Eyes of a Lagos Boy Photo of the Week series focuses on Nigeria’s first Magistrate Court, St. Anne’s Court AKA Santa Anna Magistrates’ Court. First opened at Tinubu Square Lagos in 1869.
Seven years later in 1876, according to The Historical Preservation Society of Brazilian Architecture in Lagos another ordinance, the Supreme Court Ordinance set up a Supreme Court for the Colony of Lagos. This was the beginning of the English Law and Order in Colonial Lagos.
In the collage – top photo (Then) Photographer unknown.
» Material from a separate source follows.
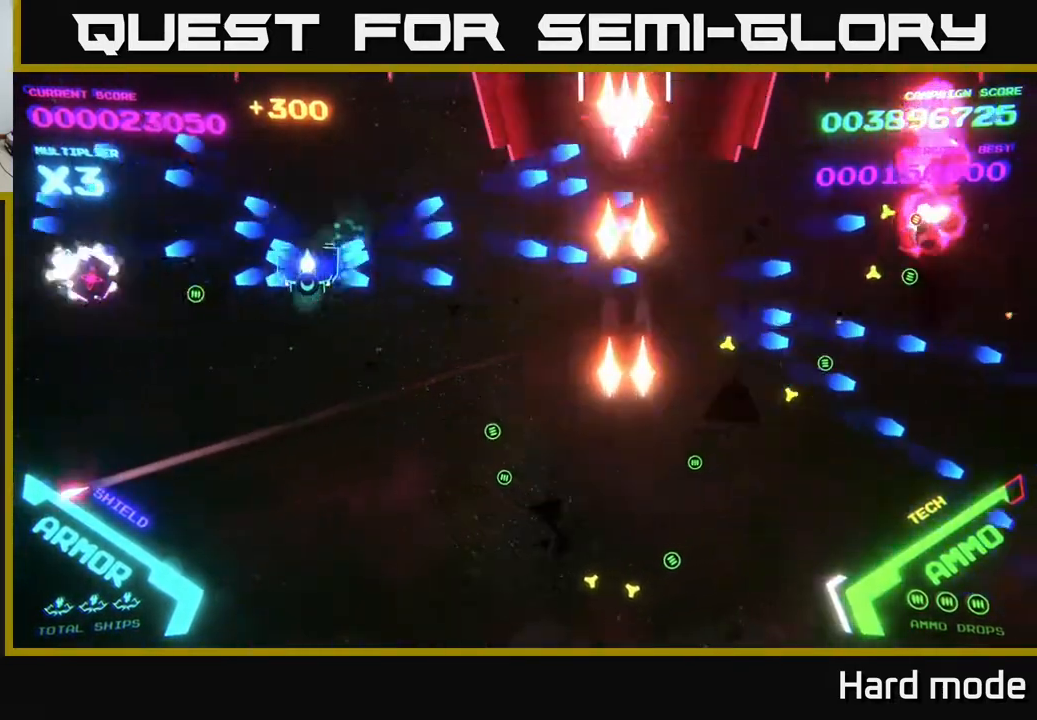
{"buttons": ["B"], "left_stick": "left", "events": [[50, "left_stick", "up-left"], [83, "B", "up"], [100, "left_stick", "right"], [133, "B", "down"], [217, "left_stick", "down"], [317, "B", "up"], [367, "B", "down"], [483, "left_stick", "left"]]}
Photo below (Now) by Eyes of a Lagos Boy, taken from the same spot as the earlier photographer 87 years later.
An older structure made way for the building in this rephotograph, constructed in 1925 and still stands on the corner of Haffner Street and Broad Street, Lagos Island.
Tragically, in late 1923, three months and 15 days after his wedding day. A young and vibrant lawyer, Moronfolu Abayomi was shot dead outside this court house by a plaintiff, Duro Delphonso who just lost a case to him. Delphonso was a Lagos socialite who curiously had a revolver in his pocket on the way to prison, he turned the gun on himself after killing Abayomi and died a few days later.
In Nigeria, Lagos has the oldest institution of the magistracy dating back to 1862 and continued to be the only jurisdiction that had established Magistrates. It was not until the Cameron Judicial Reforms started in 1931 that Magistrates were introduced to Northern and Southern Nigeria in replacement of the provincial courts.